Yield: 20-22 cookies
Prep Time: 1 hour 15 minutes
Cook Time: 10 minutes
Total Time: 1 hour 25 minutes
- 2½ cups unbleached all-purpose flour
- ½ teaspoon salt
- 1 teaspoon baking soda
- ½ teaspoon baking powder
- 1 cup unsalted butter, softened
- ¾ cup dark brown sugar, packed
- 2 tablespoons honey
- 2 large eggs
- ½ cup milk chocolate chips
- ½ cup mini semisweet chocolate chips
- ¾ cup hand-crushed graham crackers, NOT fine crumbs
- 10-11 large gelatin-free marshmallows (see notes), cut in half
- In a small bowl, combine the flour, salt, soda, and baking powder. Set aside.
- Cream the butter for a minute or two, then pour in the sugar and mix until light and fluffy. Mix in the honey, and then beat in the eggs.

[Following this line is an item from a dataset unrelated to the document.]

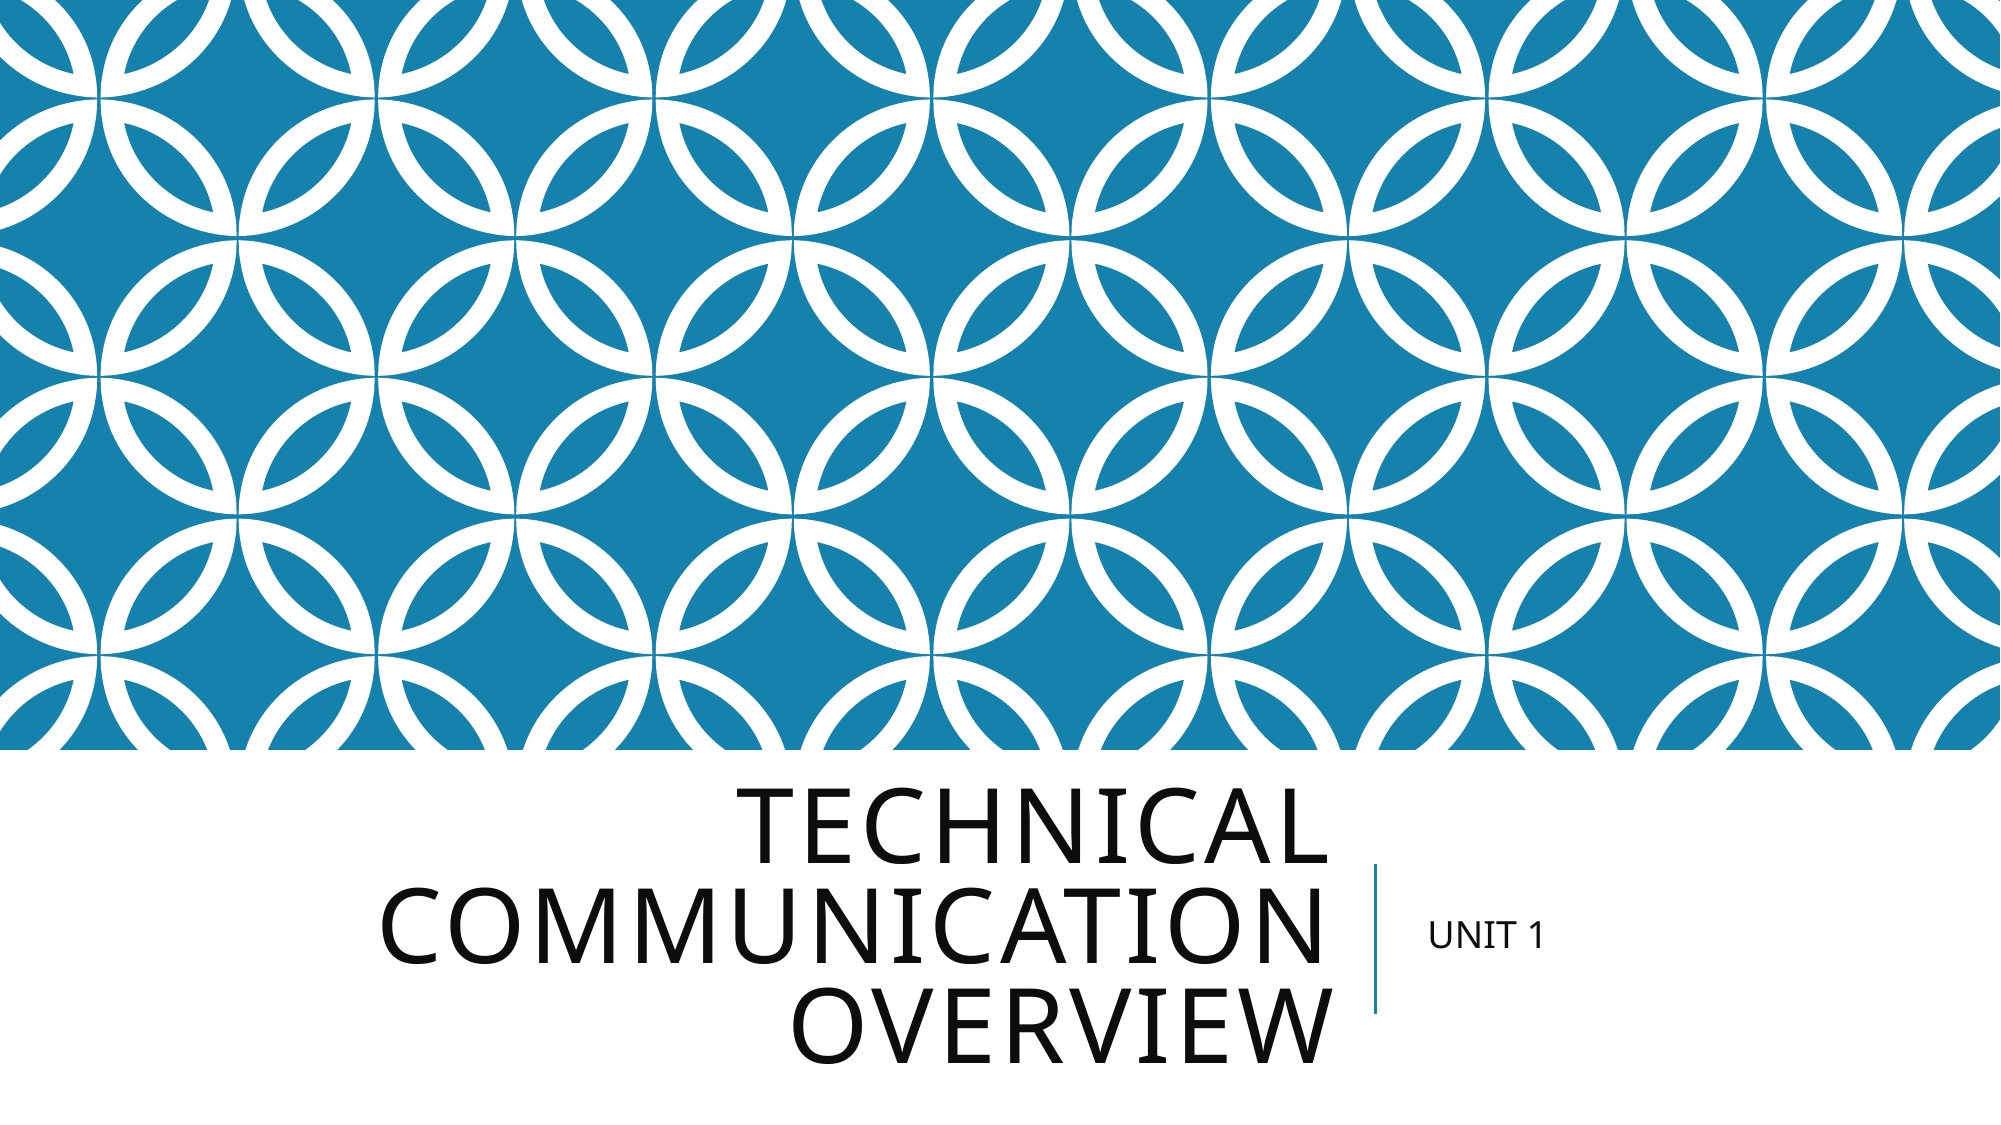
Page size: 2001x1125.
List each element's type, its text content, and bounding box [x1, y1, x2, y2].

subtitle UNIT 1 [1412, 813, 1938, 1054]
title TECHNICAL COMMUNICATION OVERVIEW [75, 813, 1350, 1054]
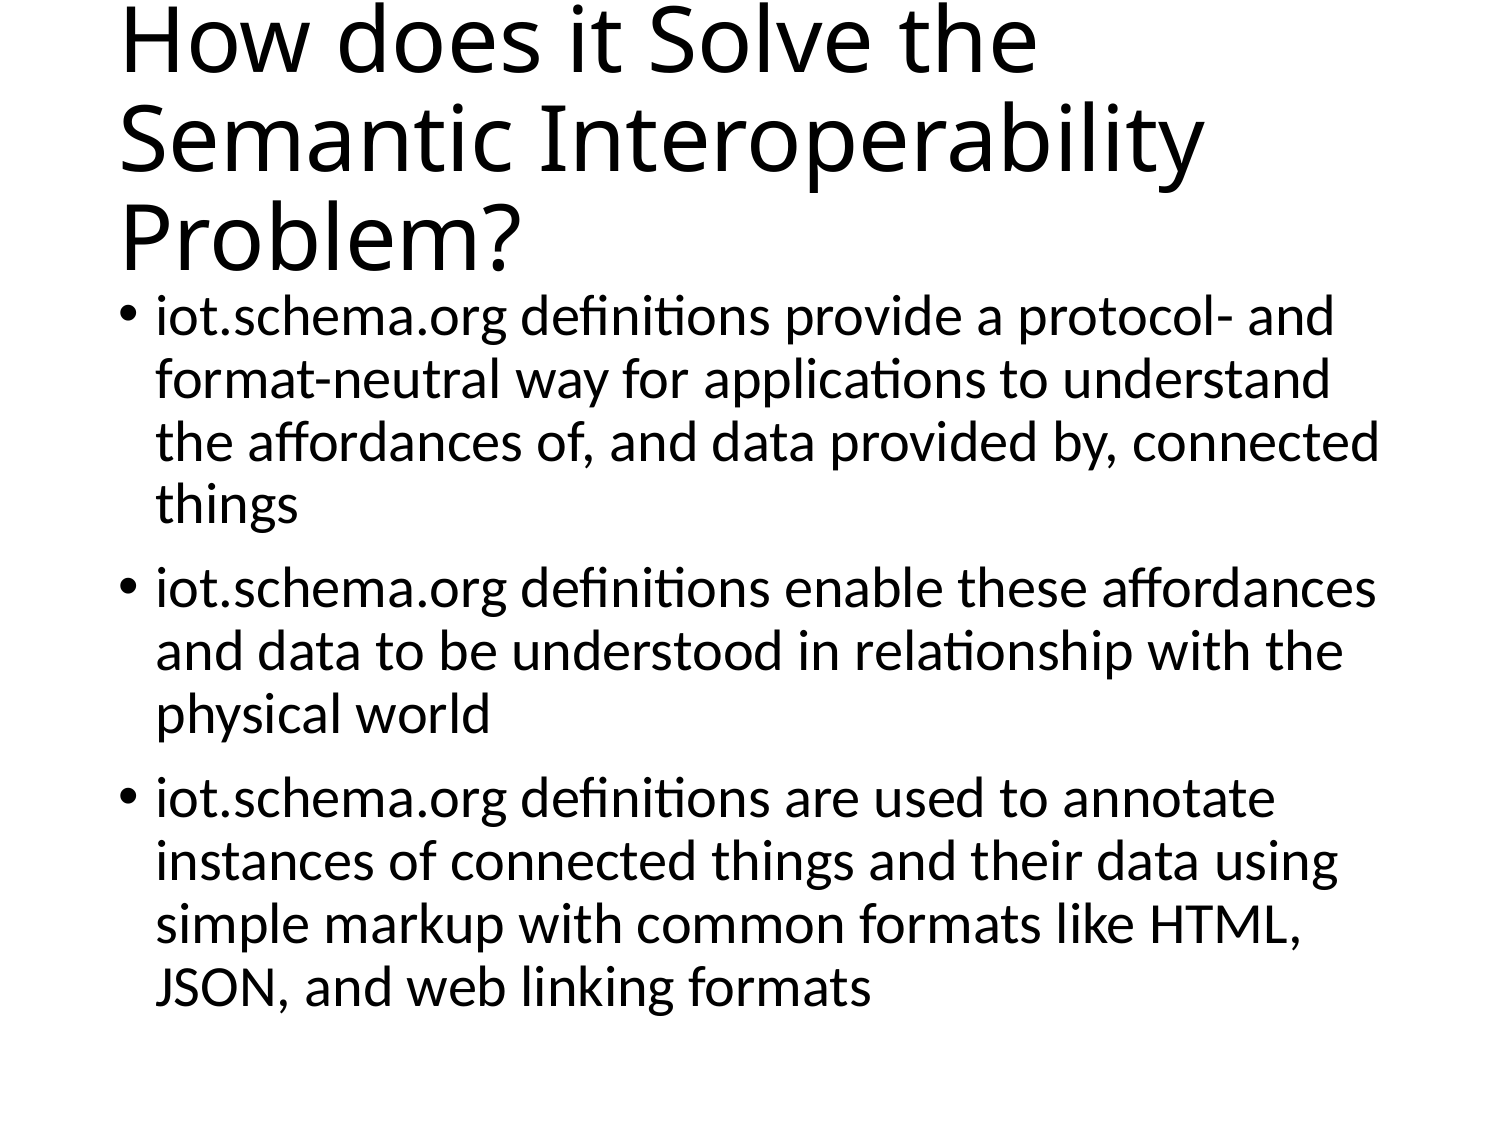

- Gradually add the dry ingredients to the wet ingredients. Fold in the chocolate chips, and then gently fold in the graham cracker pieces.
- Refrigerate the dough for at least 1 hour.
- Preheat oven to 350 degrees.
- Scoop up 1 tablespoon of dough, roll into a ball, flatten, and set down on a parchment-lined cookie sheet. Set the marshmallow right in the middle. Top with another tablespoon of flattened dough and press together. Repeat with remaining dough.
- Bake for 10-13 minutes, until the sides are golden. Let sit on the cookie sheet for a couple minutes, and then transfer to a cooling rack.
*UPDATED* A commenter says that she tried regular marshmallows, and they dissolve when baked. If you want the puffy, hold-their-shape marshmallow cookies you see in these pictures, use vegan marshmallows (they taste the same, but are gelatin free). I crushed the graham crackers with my hands until the largest pieces were about the size of a quarter. It's not an exact science, as they will break down a bit more as you fold them in. You just don't want fine crumbs, because you want to taste actual chunks of graham cracker in the cookies.